Pada sesi materi, Saiful Mujib menjelaskan bahwa pemutakhiran data partai politik secara berkelanjutan melalui Sipol dilaksanakan berdasarkan ketentuan Undang-Undang Nomor 7 Tahun 2017 dan PKPU Nomor 4 Tahun 2022 sebagaimana telah diubah dengan PKPU Nomor 11 Tahun 2022. Ia menerangkan bahwa Sipol digunakan untuk mendukung pengelolaan administrasi partai politik peserta pemilu.

Selain pemaparan materi, kegiatan juga membahas sejumlah hal penting yang perlu menjadi perhatian partai politik dalam proses pemutakhiran data dan administrasi. Di antaranya terkait pembaruan data kepengurusan, keterwakilan perempuan, keanggotaan partai politik, serta keberadaan domisili kantor yang masih sulit ditemukan atau diverifikasi.

Terkait keterwakilan perempuan, KPU mengingatkan pentingnya pemenuhan ketentuan minimal 30 persen keterwakilan perempuan dalam proses pencalonan legislatif. Ketentuan tersebut merupakan bagian dari upaya memperkuat representasi perempuan dalam politik serta mewujudkan prinsip keadilan dan kesetaraan dalam demokrasi.

Sementara itu, pada aspek keanggotaan partai politik, masih ditemukannya Aparatur Sipil Negara (ASN) yang tercantum sebagai anggota partai politik. Kondisi tersebut dinilai memerlukan perhatian bersama mengingat ASN diwajibkan menjaga netralitas. Persoalan ini menjadi salah satu fokus yang perlu ditangani melalui validasi dan koordinasi antara KPU, partai politik, Bawaslu, serta instansi terkait.

Dalam sesi diskusi, sejumlah perwakilan partai politik menyampaikan pertanyaan dan masukan terkait berbagai isu kepemiluan. Di antaranya mengenai konsekuensi apabila suatu daerah pemilihan tidak memenuhi ketentuan keterwakilan perempuan 30 persen, penerapan ambang batas parlemen (parliamentary threshold) pada pemilu mendatang, hingga mekanisme penanganan ASN yang masih tercatat sebagai anggota partai politik.

Partai politik juga menyampaikan bahwa proses penyelesaian data keanggotaan akan lebih efektif apabila pihak yang bersangkutan turut aktif melaporkan dan mengajukan klarifikasi kepada partai politik terkait. Sebab, proses pencatatan maupun penghapusan keanggotaan dilakukan melalui sistem yang dikelola oleh partai politik.
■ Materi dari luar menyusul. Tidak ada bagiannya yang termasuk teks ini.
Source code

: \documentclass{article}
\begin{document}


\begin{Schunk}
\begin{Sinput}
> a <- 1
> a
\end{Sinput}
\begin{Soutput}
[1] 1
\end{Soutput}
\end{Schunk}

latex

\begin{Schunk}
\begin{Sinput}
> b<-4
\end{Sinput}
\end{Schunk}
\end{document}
Pada kesempatan yang sama, Bawaslu Kabupaten Pangkep memberikan masukan agar partai politik melakukan verifikasi data anggota dan pengurus melalui instansi yang berwenang, termasuk Badan Kepegawaian Negara (BKN), apabila terdapat indikasi keanggotaan yang berstatus ASN. Langkah tersebut dinilai penting untuk memastikan akurasi data serta mencegah potensi permasalahan administratif di kemudian hari.

KPU Pangkep berharap seluruh partai politik dapat terus mendukung pelaksanaan pemutakhiran data secara berkelanjutan melalui Sipol. Data yang akurat, mutakhir, dan tertib administrasi tidak hanya memudahkan koordinasi antara partai politik dan penyelenggara pemilu, tetapi juga menjadi bagian penting dalam mewujudkan penyelenggaraan pemilu yang lebih berkualitas dan berintegritas. Sejalan dengan itu, pemutakhiran data partai politik juga diharapkan dapat meningkatkan kualitas tata kelola kepemiluan di masa mendatang.